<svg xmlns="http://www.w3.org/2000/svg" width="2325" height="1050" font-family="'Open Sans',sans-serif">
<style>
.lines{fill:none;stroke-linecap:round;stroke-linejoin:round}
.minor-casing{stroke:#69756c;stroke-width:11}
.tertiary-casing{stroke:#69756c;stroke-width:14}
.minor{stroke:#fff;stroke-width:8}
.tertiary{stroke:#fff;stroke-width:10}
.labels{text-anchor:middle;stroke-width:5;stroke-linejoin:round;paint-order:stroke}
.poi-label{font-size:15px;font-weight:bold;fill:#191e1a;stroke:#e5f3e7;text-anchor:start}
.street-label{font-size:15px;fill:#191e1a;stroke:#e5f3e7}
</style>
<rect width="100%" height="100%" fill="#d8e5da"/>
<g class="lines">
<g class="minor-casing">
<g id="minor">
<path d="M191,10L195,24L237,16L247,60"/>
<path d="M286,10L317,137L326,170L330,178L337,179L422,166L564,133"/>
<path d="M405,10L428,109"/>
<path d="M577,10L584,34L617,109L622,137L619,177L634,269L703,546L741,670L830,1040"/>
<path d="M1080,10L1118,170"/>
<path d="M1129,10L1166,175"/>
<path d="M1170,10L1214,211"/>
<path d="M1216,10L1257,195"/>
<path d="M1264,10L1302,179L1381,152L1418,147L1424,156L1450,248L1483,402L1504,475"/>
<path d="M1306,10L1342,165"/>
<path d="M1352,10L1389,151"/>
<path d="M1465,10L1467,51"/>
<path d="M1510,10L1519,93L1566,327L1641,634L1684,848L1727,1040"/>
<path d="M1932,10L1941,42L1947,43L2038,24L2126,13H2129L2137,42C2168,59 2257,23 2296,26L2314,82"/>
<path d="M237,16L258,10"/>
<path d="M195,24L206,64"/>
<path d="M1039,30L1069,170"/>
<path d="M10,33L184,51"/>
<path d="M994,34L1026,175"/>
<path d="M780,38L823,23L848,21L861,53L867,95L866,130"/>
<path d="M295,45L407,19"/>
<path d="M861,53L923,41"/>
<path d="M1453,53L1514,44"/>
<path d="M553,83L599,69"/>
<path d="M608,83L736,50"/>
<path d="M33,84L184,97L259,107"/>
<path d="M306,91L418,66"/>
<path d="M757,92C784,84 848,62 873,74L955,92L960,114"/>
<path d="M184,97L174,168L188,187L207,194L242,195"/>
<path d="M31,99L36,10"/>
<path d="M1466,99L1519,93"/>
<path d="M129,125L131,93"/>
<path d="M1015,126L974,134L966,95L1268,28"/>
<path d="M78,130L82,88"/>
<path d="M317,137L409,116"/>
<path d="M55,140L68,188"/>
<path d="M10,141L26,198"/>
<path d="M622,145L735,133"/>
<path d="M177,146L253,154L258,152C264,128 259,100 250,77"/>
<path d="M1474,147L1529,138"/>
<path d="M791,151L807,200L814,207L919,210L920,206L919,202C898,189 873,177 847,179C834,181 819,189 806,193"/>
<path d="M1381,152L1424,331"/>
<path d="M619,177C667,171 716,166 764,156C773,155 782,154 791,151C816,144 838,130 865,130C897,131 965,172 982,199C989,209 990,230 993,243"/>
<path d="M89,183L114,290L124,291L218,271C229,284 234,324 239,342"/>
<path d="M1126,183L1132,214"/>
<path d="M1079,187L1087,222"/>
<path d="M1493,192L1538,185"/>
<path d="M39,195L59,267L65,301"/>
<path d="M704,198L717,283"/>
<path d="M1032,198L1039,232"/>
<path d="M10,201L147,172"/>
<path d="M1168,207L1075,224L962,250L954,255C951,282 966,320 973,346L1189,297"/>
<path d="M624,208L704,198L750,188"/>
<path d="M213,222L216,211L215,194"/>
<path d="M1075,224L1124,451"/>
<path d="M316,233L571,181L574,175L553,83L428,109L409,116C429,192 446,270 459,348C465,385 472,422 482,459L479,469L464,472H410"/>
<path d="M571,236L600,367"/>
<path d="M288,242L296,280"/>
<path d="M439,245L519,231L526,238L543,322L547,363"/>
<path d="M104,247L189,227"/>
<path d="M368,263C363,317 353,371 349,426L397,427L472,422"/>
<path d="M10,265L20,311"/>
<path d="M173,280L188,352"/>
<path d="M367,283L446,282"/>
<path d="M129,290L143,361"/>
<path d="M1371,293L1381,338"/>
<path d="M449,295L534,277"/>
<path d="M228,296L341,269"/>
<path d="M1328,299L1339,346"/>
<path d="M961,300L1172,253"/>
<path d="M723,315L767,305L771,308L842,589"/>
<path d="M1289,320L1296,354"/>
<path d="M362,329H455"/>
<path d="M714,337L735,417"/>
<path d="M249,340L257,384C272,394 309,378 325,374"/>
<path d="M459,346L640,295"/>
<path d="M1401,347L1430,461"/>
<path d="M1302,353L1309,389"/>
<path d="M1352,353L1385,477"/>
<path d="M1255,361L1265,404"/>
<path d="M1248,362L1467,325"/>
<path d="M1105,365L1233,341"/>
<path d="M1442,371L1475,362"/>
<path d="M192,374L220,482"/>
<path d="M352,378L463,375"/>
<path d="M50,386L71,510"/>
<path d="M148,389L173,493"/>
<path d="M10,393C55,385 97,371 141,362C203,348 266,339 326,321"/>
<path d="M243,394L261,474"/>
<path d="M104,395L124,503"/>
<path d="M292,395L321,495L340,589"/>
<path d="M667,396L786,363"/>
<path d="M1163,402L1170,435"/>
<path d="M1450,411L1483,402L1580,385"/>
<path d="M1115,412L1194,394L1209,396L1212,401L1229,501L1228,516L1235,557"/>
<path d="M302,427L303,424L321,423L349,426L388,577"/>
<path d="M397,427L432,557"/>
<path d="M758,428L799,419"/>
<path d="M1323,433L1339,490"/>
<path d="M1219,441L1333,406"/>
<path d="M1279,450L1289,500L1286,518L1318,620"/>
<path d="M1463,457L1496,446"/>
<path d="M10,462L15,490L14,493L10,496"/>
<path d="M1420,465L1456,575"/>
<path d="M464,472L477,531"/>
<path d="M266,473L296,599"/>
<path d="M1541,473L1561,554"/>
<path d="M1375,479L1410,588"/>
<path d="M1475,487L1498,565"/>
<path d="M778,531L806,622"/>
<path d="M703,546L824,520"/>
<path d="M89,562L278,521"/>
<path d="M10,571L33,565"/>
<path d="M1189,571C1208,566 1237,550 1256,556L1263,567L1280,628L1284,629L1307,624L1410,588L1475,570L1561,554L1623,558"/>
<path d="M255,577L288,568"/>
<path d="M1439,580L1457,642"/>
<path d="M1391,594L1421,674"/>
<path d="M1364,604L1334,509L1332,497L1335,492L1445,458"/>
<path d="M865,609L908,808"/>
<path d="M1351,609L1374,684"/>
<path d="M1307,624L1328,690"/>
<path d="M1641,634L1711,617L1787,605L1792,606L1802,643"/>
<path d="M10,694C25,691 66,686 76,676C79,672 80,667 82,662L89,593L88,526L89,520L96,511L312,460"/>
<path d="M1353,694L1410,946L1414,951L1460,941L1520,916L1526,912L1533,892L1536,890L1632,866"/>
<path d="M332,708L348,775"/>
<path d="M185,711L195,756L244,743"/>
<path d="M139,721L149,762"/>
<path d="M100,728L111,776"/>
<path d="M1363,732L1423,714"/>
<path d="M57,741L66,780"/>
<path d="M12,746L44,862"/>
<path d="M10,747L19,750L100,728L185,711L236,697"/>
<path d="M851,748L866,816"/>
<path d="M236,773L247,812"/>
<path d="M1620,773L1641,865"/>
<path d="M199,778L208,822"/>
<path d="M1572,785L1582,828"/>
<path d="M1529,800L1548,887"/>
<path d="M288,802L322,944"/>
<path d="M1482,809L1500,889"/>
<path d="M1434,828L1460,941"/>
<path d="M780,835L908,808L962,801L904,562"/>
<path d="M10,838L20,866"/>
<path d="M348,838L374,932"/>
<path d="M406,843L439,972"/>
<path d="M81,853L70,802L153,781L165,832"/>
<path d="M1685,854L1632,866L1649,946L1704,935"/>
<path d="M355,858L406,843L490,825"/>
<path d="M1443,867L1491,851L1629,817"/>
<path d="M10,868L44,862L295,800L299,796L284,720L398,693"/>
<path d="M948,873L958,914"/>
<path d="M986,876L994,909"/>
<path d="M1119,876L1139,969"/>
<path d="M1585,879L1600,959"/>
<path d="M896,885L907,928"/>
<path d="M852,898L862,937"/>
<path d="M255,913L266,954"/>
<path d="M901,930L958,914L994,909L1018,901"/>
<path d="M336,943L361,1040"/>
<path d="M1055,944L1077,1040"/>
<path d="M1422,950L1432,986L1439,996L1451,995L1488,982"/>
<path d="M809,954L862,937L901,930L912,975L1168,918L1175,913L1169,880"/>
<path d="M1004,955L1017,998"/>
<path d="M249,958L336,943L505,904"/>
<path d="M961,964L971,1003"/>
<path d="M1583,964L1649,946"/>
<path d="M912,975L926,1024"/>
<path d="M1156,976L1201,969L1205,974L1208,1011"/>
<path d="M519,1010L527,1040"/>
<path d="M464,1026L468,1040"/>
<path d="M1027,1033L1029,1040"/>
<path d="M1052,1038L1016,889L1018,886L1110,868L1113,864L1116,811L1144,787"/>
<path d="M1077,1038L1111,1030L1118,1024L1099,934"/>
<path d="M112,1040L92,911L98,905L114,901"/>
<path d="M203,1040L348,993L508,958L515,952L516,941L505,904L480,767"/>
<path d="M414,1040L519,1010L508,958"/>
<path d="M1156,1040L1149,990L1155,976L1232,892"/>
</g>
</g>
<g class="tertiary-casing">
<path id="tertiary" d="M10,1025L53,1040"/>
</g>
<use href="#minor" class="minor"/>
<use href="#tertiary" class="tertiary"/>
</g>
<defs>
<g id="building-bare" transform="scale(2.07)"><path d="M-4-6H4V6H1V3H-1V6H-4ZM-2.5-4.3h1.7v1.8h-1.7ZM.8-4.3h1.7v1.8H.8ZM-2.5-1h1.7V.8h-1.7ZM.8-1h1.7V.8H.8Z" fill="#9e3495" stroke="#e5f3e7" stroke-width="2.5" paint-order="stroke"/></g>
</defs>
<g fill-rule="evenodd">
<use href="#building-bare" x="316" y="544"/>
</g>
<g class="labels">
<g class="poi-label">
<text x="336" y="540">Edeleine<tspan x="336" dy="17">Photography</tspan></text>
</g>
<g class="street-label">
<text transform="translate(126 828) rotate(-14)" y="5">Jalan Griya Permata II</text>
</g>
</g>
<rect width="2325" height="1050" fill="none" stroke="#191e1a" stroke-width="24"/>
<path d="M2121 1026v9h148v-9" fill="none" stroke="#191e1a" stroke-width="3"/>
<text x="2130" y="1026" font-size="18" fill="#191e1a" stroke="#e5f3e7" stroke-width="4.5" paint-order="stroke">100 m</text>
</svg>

PROBLEM REQUIREMENTS: Would you copy out each line of the records above where the word "lines" occurs?

SOLUTION TO THE PROBLEM:
.lines{fill:none;stroke-linecap:round;stroke-linejoin:round}
<g class="lines">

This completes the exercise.